I want to think that’s exactly what happened. Home is just too small of a place for mysteriously sudden passings. Things like that just don’t happen. We read about them in the news. We see them on television. They shock us yet we manage to shake our heads and say Glad that wasn’t here. But, but. But! In our little world when people die we usually see it coming from a long way off. Like a ship on the horizon we see the approach and brace ourselves for the arrival. We have time to think, time to prepare. Even my father sent us signs. Headaches, high blood pressure. We should have seen it coming a mile away yet we chose to be stunned.
“All in shock” is definitely an understatement.
Edited to add: Nothing could have prepared me for the passing of LeRoi Moore. It seems so unreal. I’m still trying to wrap my brain around the fact that a founding member of the Dave Matthews Band, just 46 years old, is dead. I have to blink my eyes and scratch my head. Three days of bad news. Is it September already?
I don’t out and out ask for assistance all that often. I don’t always spell it out and say Help. Me. But, those close to me know when I am searching for support, hunting for help. In so many words I asked and in so many ways they answered. Such was last night.
For reasons unknown I have been feeling silent and still. Like a pond with hardly a ripple. I wanted a wave of life and laughter to wash over me and lift me out of a self-induced torpor. Let’s go out I told my go-to girls. Where? They were surprised when I told them. It’s not like me to not have a plan. It’s not like to me to not know what I’m getting myself into. They only knew I needed their support and they answered the call. Wish we had a rally song because I would be humming it now.

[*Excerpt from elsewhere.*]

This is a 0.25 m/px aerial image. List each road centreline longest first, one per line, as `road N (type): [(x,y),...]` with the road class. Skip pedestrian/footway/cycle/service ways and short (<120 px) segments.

Pouring rain. Little sleep. Too much wine. A borrowed car. Running late. Leaving early. None of it mattered. We converged on Jill like a hurricane and ordered vodka, chocolate, and chilies. We rolled our eyes at the cliches and silently cheered on the gold. Smoke and strobes. Run songs ruined. When the time came my friends rallied around me like a fortress. Not letting a single thing hurt me or help me lose control. When I said I was done I didn’t know it until I was surrounded by support.

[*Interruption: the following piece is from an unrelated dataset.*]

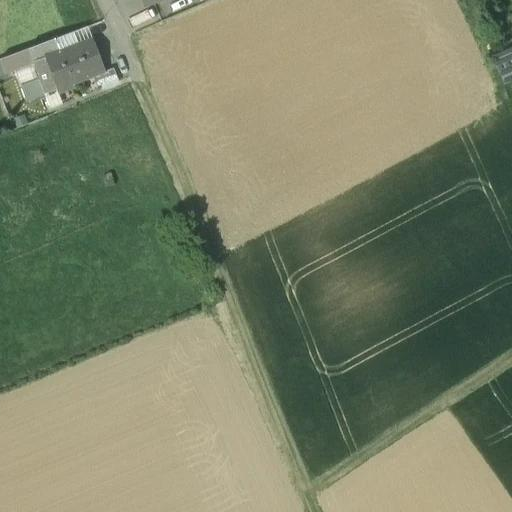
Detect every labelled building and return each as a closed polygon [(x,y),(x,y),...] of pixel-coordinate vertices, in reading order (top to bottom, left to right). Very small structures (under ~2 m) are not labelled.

Now it’s the morning after. I’m hearing Sublime. I’m hearing something about bitches. Sublime bitches? You betcha. Thanks, ladies.

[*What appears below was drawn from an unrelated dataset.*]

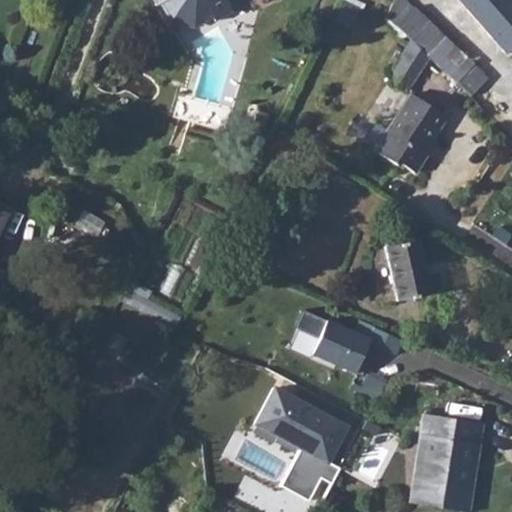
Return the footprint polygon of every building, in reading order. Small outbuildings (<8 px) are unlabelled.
[(153,0),(157,5),(163,2),(174,24),(197,31),(233,12),(226,0),(153,0)] [(398,0),(389,19),(412,40),(387,85),(408,96),(430,57),(473,97),(491,78),(406,0),(398,0)] [(511,2),(510,0),(458,0),(505,54),(511,47),(511,2)] [(448,119),(411,96),(387,134),(392,137),(379,156),(398,168),(400,165),(416,175),(429,156),(422,152),(435,132),(438,134),(448,119)] [(432,292),(419,240),(387,248),(400,300),(432,292)] [(131,284),(123,300),(174,328),(182,312),(131,284)] [(369,343),(303,311),(295,328),(318,339),(311,354),(359,378),(367,361),(360,358),(366,345),(394,359),(402,344),(374,331),(369,343)] [(273,387),(254,426),(300,449),(329,463),(348,424),(273,387)] [(453,511),(471,511),(485,427),(425,418),(411,505),(453,511)] [(329,463),(300,449),(283,485),(311,499),(322,478),(332,483),(339,468),(329,463)]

I wanted to write about spending time with my good, good friend. How we ran together (only 3.5mi but still…), rolled our eyes at family issues (pass me the bottle), caught the Closer bug together…
I wanted to write about how two great people stepped up and came out with me Friday night. I don’t ask for help very often and my requests aren’t always clear, but they answered the call despite weather and wine and one way streets.
I wanted to write about this one particular house we saw yesterday. It’s the perfect marriage of funky and functional (read = moi & kisa). Dare I say perfect?
I wanted to write my apologies for playing phone tag with two very special people. I am sorry I keep missing the ring so much it becomes rang. Don’t ever think I don’t need you.
Instead, I have cancer on the brain. When I got the call I went cold. “Make her some Natalie cds” my mother urged. “You know, the soothing stuff…” She went onto to say things like, “you won’t recognize her… administering her own chemo…needed to be on Monhegan… metal rods because her bones are so brittle… the whole family is here…” After a little while I stopped listening. All I could hear was my heart pounding & breaking. I kept thinking too young. Too fukcing young. When will this disease go after the sour grapes? When will it turn away from the angels on earth and settle a cold eye somewhere else?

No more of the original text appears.